- [How to complete this task] Set down the entries exactly as they appear, apart from the images, which stay out.

- [Image sets with object changes]
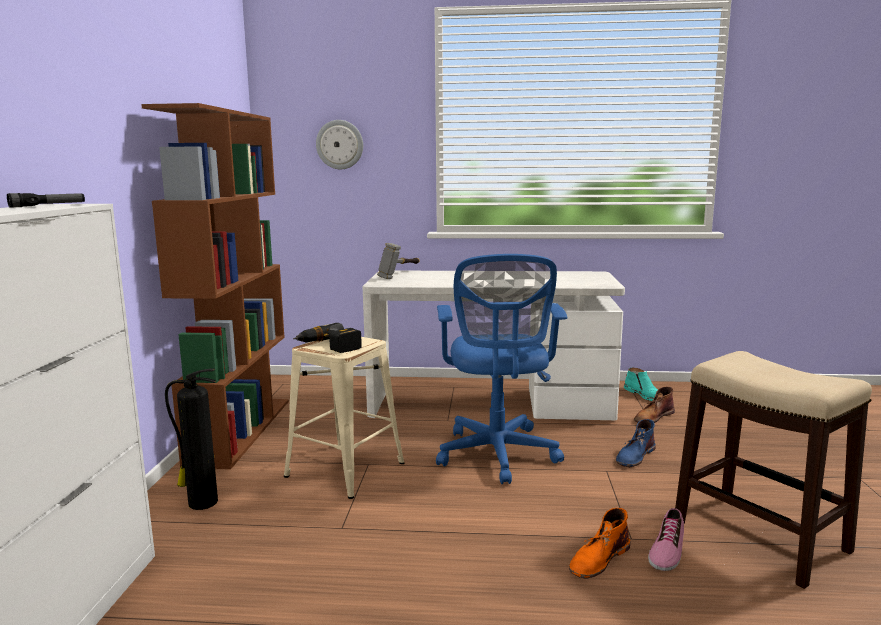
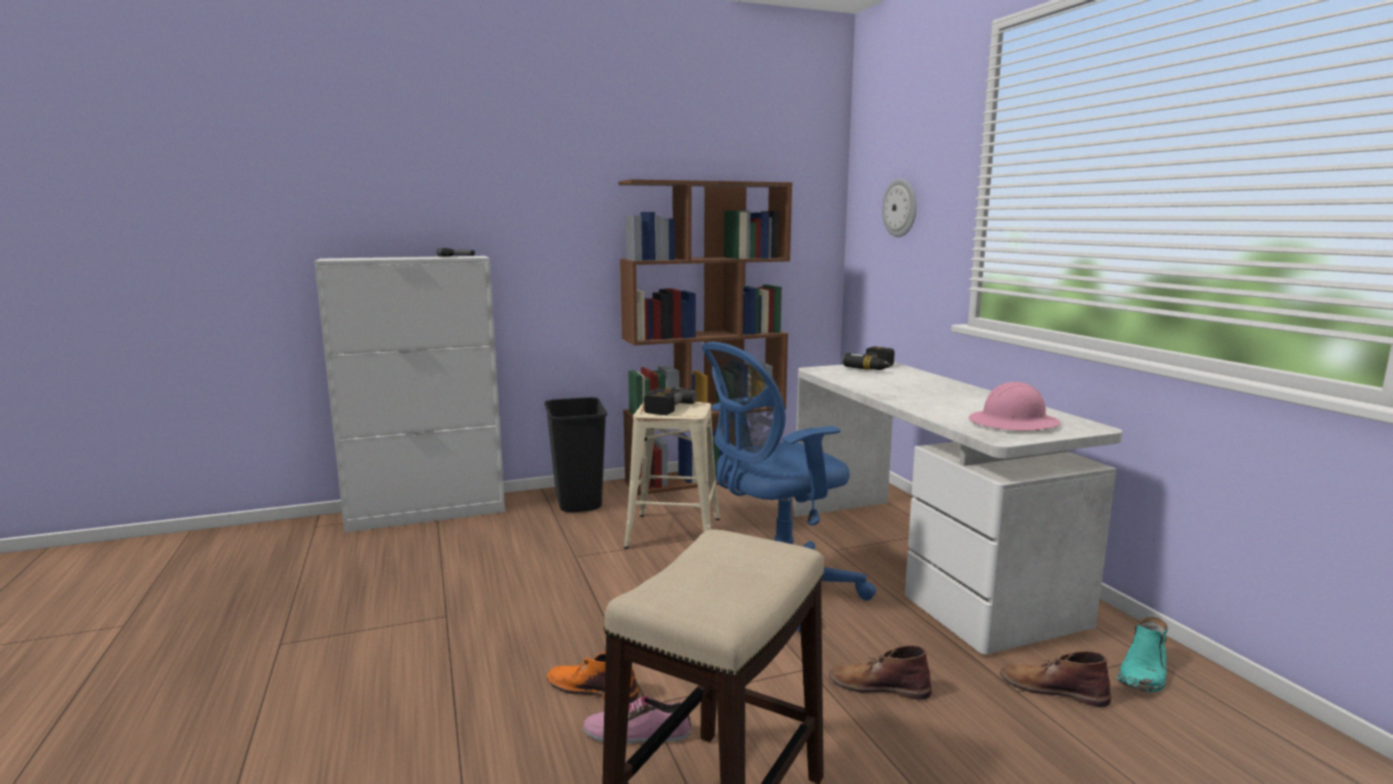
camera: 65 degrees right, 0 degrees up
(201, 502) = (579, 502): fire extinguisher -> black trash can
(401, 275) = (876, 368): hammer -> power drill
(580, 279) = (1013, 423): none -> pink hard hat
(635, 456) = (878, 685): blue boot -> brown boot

- [Solution for this task]
camera: 65 degrees right, 0 degrees up
(201, 502) = (579, 502): fire extinguisher -> black trash can
(401, 275) = (876, 368): hammer -> power drill
(580, 279) = (1013, 423): none -> pink hard hat
(635, 456) = (878, 685): blue boot -> brown boot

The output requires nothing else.